Saturday 15 September 2012

Christian Reflection on Caring for Creation

The latest issue of Christian Reflection, published by the Center for Christian Ethics at Baylor University, is now available, this one devoted to ‘Caring for Creation’. The whole issue is available as a pdf here, and an accompanying Study Guide is available here. The main articles, with their abstracts, are as follows:

Robert B. Kruschwitz
Through the biblical idea of the interwoven created order – in both its cultivated and uncultivated parts – we recognize nature’s significance and worth, and our membership in it. What practices can form us into faithful disciples who rightly care for creation?

Jame Schaefer
Valuing the Goodness of the Earth
Though John Chrysostom, Augustine, and Thomas Aquinas, when reflecting on the creation story, valued all types of creatures, living and non-living, intrinsically for their unique goodness and instrumentally for the sustenance they provide to others, they valued most highly their complex interrelation in the physical world.

Elizabeth Theokritoff
The Book of the Word: Reading God’s Creation
The world is not simply a resource, or a garden entrusted to our care, but above all a revelation of the ways and will of God. How might we recover a robust yet nuanced understanding of nature as truly a book of God’s words with several levels of meaning?

Susan P. Bratton
Appreciating Wilderness
From the scenic wonders of designated wilderness areas to the ordinary oak forests and cattail marshes adjoining suburbs that link them in a natural tapestry, the entire network is an important spiritual resource, an interactive exercise in understanding God’s will and original intentions for creation.

Norman Wirzba
Faithful Eating
The food we eat, both what we eat and how we eat it, may be the most significant witness to creation care Christians can perform.

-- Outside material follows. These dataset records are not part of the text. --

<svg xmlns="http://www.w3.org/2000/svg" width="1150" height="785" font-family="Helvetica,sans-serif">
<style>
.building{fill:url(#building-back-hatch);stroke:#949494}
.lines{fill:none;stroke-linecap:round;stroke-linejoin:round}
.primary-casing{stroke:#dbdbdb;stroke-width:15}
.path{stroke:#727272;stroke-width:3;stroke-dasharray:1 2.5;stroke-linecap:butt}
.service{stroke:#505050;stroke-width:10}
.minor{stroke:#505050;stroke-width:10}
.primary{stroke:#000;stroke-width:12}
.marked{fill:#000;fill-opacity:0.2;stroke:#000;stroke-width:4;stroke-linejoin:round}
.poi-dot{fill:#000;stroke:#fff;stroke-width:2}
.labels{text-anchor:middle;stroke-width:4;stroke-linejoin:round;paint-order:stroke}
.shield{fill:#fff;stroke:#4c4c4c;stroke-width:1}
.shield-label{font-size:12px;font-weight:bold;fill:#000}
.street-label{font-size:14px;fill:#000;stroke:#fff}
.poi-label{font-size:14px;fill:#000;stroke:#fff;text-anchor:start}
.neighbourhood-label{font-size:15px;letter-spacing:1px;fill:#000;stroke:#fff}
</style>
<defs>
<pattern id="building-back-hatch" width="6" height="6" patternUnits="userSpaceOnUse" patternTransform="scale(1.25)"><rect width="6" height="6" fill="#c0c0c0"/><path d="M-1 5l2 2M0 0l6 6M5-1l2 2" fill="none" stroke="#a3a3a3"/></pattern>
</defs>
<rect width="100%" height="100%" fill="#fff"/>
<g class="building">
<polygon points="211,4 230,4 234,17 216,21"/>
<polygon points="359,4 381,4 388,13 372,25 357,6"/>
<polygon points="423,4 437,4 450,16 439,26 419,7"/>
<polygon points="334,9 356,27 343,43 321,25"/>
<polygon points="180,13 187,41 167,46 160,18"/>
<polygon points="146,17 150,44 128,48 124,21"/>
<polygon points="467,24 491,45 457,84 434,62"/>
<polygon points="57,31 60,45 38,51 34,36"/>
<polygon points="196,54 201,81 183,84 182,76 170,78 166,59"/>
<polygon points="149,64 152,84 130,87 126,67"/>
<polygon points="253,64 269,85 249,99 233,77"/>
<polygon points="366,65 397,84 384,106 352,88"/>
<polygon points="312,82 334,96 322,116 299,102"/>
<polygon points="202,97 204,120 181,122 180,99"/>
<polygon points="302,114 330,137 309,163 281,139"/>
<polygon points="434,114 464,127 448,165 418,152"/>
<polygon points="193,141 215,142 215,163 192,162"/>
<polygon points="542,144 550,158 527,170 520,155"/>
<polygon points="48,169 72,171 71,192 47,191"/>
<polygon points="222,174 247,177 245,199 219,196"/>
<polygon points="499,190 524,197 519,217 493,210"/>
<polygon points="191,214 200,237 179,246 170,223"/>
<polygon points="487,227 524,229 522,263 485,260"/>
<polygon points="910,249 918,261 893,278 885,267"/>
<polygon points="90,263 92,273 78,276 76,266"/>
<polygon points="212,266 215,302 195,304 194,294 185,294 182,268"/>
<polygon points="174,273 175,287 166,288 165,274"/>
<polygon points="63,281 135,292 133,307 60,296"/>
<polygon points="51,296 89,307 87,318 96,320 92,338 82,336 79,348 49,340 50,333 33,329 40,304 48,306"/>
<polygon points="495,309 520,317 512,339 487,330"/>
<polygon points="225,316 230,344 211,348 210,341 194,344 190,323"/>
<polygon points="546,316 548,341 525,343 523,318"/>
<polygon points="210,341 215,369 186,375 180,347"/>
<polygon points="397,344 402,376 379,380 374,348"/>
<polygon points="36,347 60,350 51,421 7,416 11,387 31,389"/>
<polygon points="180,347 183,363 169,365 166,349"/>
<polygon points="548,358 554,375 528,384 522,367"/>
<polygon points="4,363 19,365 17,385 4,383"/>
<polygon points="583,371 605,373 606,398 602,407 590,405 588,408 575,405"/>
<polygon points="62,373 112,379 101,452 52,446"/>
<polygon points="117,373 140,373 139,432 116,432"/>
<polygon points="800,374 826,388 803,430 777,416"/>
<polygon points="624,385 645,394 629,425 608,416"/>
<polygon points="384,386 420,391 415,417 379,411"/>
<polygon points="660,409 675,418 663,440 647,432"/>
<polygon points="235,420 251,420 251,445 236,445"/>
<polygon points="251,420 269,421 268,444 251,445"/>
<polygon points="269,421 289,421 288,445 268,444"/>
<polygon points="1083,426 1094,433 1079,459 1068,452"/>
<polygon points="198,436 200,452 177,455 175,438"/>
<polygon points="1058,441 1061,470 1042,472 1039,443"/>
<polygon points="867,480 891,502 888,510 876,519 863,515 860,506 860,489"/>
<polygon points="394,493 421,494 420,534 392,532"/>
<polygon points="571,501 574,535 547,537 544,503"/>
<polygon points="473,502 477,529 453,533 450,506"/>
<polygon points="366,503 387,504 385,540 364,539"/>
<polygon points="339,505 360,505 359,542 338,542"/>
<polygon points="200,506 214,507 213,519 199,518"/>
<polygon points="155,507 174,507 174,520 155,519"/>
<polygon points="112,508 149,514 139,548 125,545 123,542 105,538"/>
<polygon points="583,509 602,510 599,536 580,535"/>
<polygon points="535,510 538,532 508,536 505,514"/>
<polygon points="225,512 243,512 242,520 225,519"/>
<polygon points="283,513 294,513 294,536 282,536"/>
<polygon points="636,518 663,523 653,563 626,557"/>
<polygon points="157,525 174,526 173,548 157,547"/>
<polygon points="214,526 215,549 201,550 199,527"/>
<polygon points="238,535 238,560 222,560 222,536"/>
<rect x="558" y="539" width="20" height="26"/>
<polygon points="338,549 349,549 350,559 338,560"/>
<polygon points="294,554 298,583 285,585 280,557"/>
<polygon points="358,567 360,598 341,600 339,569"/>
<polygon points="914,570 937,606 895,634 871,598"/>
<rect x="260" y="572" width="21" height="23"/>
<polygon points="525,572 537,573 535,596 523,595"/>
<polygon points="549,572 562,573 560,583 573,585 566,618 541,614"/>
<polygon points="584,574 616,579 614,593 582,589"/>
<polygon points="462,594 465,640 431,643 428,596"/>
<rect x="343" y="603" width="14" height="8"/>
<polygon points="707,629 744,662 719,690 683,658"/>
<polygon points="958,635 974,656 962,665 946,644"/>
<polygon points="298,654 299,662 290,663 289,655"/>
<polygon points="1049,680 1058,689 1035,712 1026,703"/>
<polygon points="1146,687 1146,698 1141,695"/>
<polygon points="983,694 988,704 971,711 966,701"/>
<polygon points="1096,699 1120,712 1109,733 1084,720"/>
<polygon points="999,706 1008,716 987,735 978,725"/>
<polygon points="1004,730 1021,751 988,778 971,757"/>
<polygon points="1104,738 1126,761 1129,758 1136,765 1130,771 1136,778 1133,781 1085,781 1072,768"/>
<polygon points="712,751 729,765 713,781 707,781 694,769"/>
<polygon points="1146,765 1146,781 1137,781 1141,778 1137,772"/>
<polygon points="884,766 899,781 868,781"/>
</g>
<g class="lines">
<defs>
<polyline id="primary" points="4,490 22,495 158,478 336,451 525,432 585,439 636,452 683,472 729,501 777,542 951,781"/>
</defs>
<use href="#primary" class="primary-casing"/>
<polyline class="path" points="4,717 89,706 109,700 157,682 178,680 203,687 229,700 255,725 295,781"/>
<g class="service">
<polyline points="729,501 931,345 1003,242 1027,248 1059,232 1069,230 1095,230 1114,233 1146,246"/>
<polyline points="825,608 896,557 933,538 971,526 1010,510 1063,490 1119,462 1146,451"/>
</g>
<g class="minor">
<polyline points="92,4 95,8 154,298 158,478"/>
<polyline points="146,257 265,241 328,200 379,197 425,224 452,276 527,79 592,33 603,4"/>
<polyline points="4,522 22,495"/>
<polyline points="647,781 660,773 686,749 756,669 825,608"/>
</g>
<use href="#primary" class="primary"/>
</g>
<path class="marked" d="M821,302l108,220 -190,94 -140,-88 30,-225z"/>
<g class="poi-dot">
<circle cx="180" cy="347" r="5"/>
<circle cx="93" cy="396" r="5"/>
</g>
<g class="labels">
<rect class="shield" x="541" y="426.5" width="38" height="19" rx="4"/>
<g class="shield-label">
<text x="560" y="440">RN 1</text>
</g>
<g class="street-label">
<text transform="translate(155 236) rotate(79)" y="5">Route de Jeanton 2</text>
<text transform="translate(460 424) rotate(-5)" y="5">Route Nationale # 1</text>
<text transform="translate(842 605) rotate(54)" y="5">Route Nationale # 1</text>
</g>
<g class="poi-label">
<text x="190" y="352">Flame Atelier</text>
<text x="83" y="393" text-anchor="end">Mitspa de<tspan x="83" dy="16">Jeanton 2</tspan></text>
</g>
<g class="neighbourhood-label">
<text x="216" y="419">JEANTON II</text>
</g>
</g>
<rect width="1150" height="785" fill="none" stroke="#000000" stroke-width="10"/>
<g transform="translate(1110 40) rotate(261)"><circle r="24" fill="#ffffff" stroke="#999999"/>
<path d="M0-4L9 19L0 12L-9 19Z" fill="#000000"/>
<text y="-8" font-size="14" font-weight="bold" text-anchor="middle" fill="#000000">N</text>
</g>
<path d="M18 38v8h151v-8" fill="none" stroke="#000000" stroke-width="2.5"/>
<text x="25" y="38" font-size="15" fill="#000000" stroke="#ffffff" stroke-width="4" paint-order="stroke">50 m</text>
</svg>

With every bite we communicate what we think about land and water, fellow animals, fellow humans, and God as the Provider of the many gifts of nurture we daily consume.

Burt Burlesdon
Chosen in Creation’s Plan

Burt Burlesdon
Worship Service

Heidi J. Hornik
Caring for Creation in Art

Jeffrey Bilbro
Doing Good Work
Wendell Berry envisions good work – the sort of humble, faithful, and skillful work that connects us caringly to our place and honors the gifts that we have received of land and life, of membership in a holy creation – as the practical means to fulfill our divine calling to love and steward creation.

R. Wesley Smith
Becoming More Mindful of Creation
Christian organizations like A Rocha and Au Sable Institute of Environmental Studies lead congregations to be more involved in earth-keeping by reading theology, exploring the place where they live, educating themselves and others about environmental concerns, and building communities of earth-keeping.

Elizabeth D. Sands Wise
Allelon Community Garden
Working side-by-side in their church garden one hot summer, members formed a better community. They discovered that relationships cultivated over dirt and sweat, rather than donuts and coffee, were different because as individuals they were more vulnerable, and together more productive.

Melissa Browning
Women’s Broken Bodies in God’s Broken Earth
In places where the earth is broken by environmental degradation, people are also broken. The poor and marginalized – especially women and their children – are often shoved by their circumstances to live in and carry the burdens of these broken places.

Other Voices

Presian Burroughs
Reading Scripture Greenly
Three recent works reviewed here can help us develop a biblically inspired ecological consciousness. Although they consider different combinations of biblical texts, they ultimately agree that the Scriptures teach us to live now in accordance with the fullness of God’s new creation.

David C. McDuffie
Christian Vision for Creation Care
By applying the traditional Christian virtues of faith, hope, and love to how we understand the relationship between God and the earth as a part of God’s creation, the three books reviewed here articulate an environmental ethic that is theocentric, scientifically informed, and biblically inspired.